Ankara’da sosyal hizmetler bölümü öğrencisi olan Esra da yurttan çıkarıldıktan sonra çözümü geçici süreliğine arkadaşlarının evinde kalmakta bulduğunu anlatıyor.
Birkaç gün daha Ankara’da kalması gerektiğini söyleyen Esra, parasını kıt kanaat yetirdiğini ve Mardin’e dönecek otobüs parasının kalmadığını söylüyor:
“Şu an bavulların farklı bir yerde, ben farklı bir yerdeyim, arkadaşlarımın evinde kalıyorum.
Bavuluma sığmadığı için çoğu eşyamı yurtta bırakmak zorunda kaldım. Otobüs bilet paraları da almış başını gitmiş durumda. ”Şu an halen deprem bölgesinden gelip yurttaki eşyalarını toplaması gereken arkadaşları olduğunu söyleyen Esra, “Eğer belirlenen süre içinde odaları boşaltamazsak, eşyalarımıza dokunulmayacağını garanti edemediklerini söylüyorlar” diyor.
Adana’da bir KYK yurdunda kalan mühendislik ikinci sınıf öğrencisi Mehmet ise iki depremi de çok şiddetli biçimde hissettiklerini söylüyor.

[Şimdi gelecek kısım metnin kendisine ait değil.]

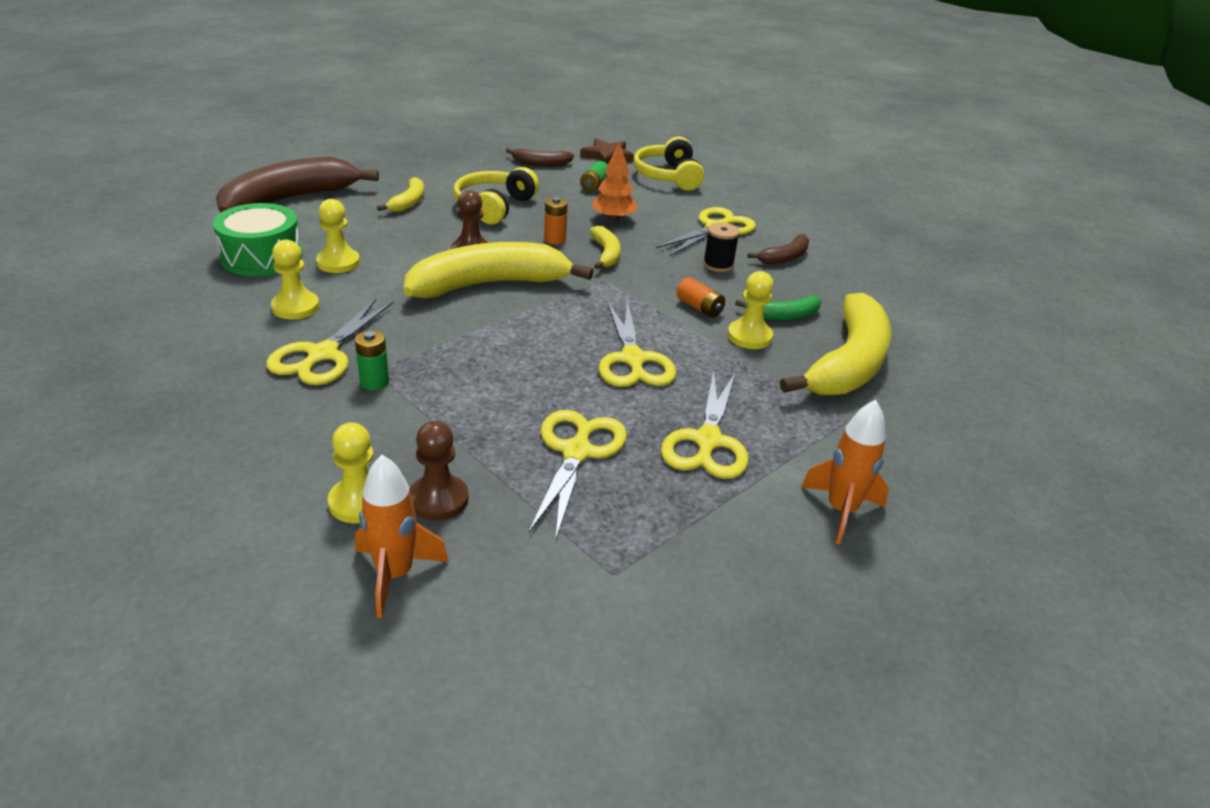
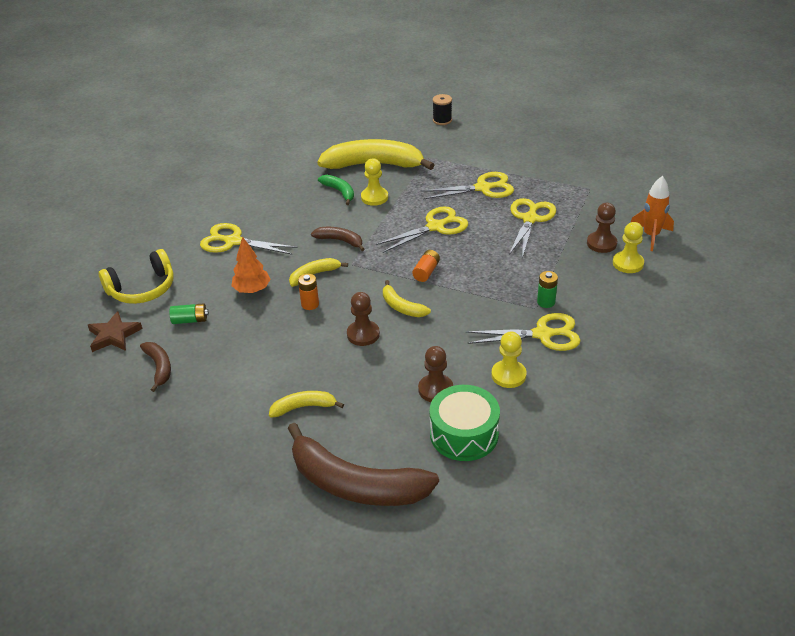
camera: 110 degrees left, 5 degrees up
(338, 262) = (435, 389): yellow pawn -> brown pawn
(489, 285) = (402, 307): yellow banana -> yellow banana, size x0.47
(494, 206) = (275, 356): yellow headphones -> none
(576, 452) = (530, 219): yellow scissors -> yellow scissors turned 120 degrees clockwise
(699, 307) = (356, 220): orange battery -> orange battery (426, 272)
(718, 265) = (292, 227): black spool -> black spool (442, 120)
(784, 257) = (259, 206): brown banana -> brown banana (340, 241)
(841, 511) = (495, 149): orange rocket -> none

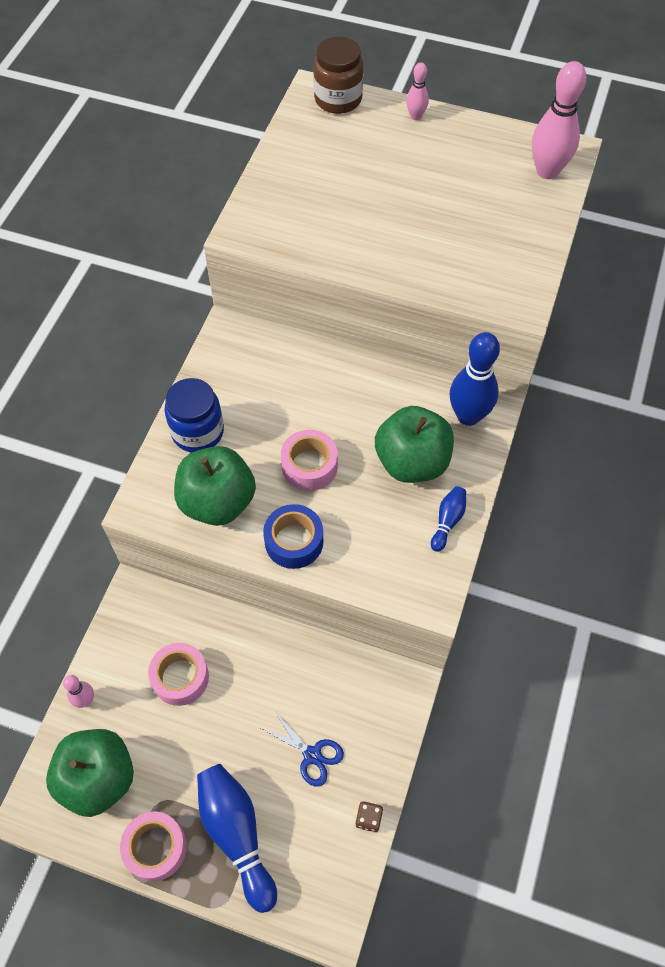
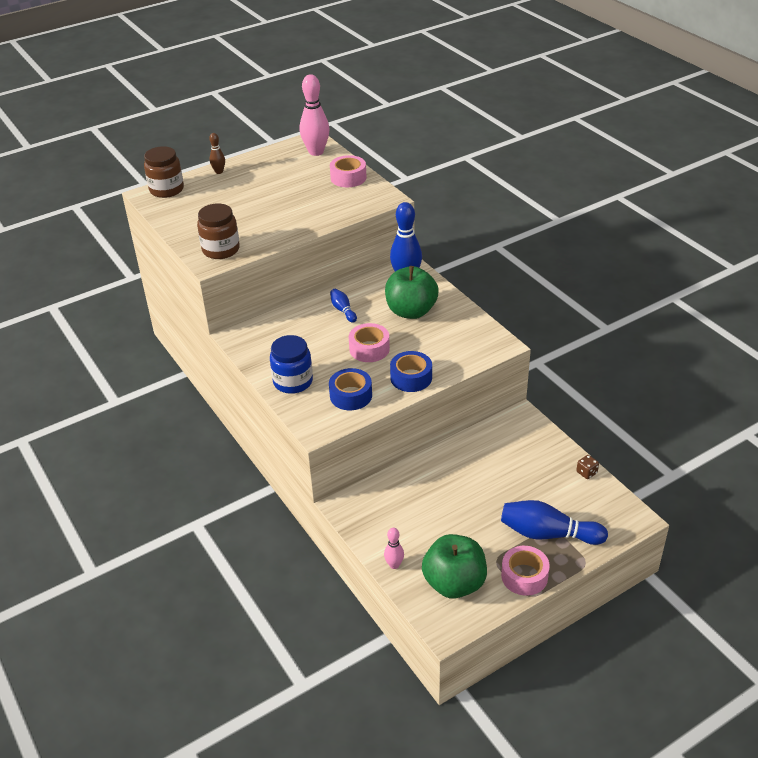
camera: 50 degrees left, 20 degrees down
(180, 677) = (423, 511): pink tape -> pink tape (348, 178)
(217, 502) = (351, 395): green apple -> blue tape
(273, 223) = (221, 250): none -> brown jar
(312, 755) = (528, 477): blue scissors -> none
(416, 116) = (219, 172): pink bowling pin -> brown bowling pin
(447, 521) = (461, 317): blue bowling pin -> blue bowling pin (343, 310)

İlk depremle birlikte yurdu boşalttıklarını söyleyen Mehmet, geceyi yemekhanede geçirdikten sonra öğle saatlerinde ikinci depreme yakalandıklarını anlatıyor:
“Deprem sabahı yemekhanede beklerken, birçok arkadaşımız evlerinin yıkıldığını ya da yakınlarının enkaz altında kaldığını telefonda öğrendi.
Çok kötüydü, yani yapayalnızsınız. Yurttasınız. Belki ailenizi kaybettiniz, belki aileniz enkaz altında yapabileceğiniz hiçbir şey yok. Orada yaşananlar gerçekten tarif edilemezdi.
Çukurova Üniversitesi aslında öğrencileri Hatay, Adana ve Mersin’den oluşuyordu. O yüzden Hatay’da ailesi olan, Adana’da ailesi olan çok fazla öğrenci vardı.”
Mehmet, yurtta kalan eşyalarını sonradan gelip alabilen öğrenciler arasındaydı.
Bizzat depremzede olan pek çok öğrencinin ise böyle bir şansı olmadı.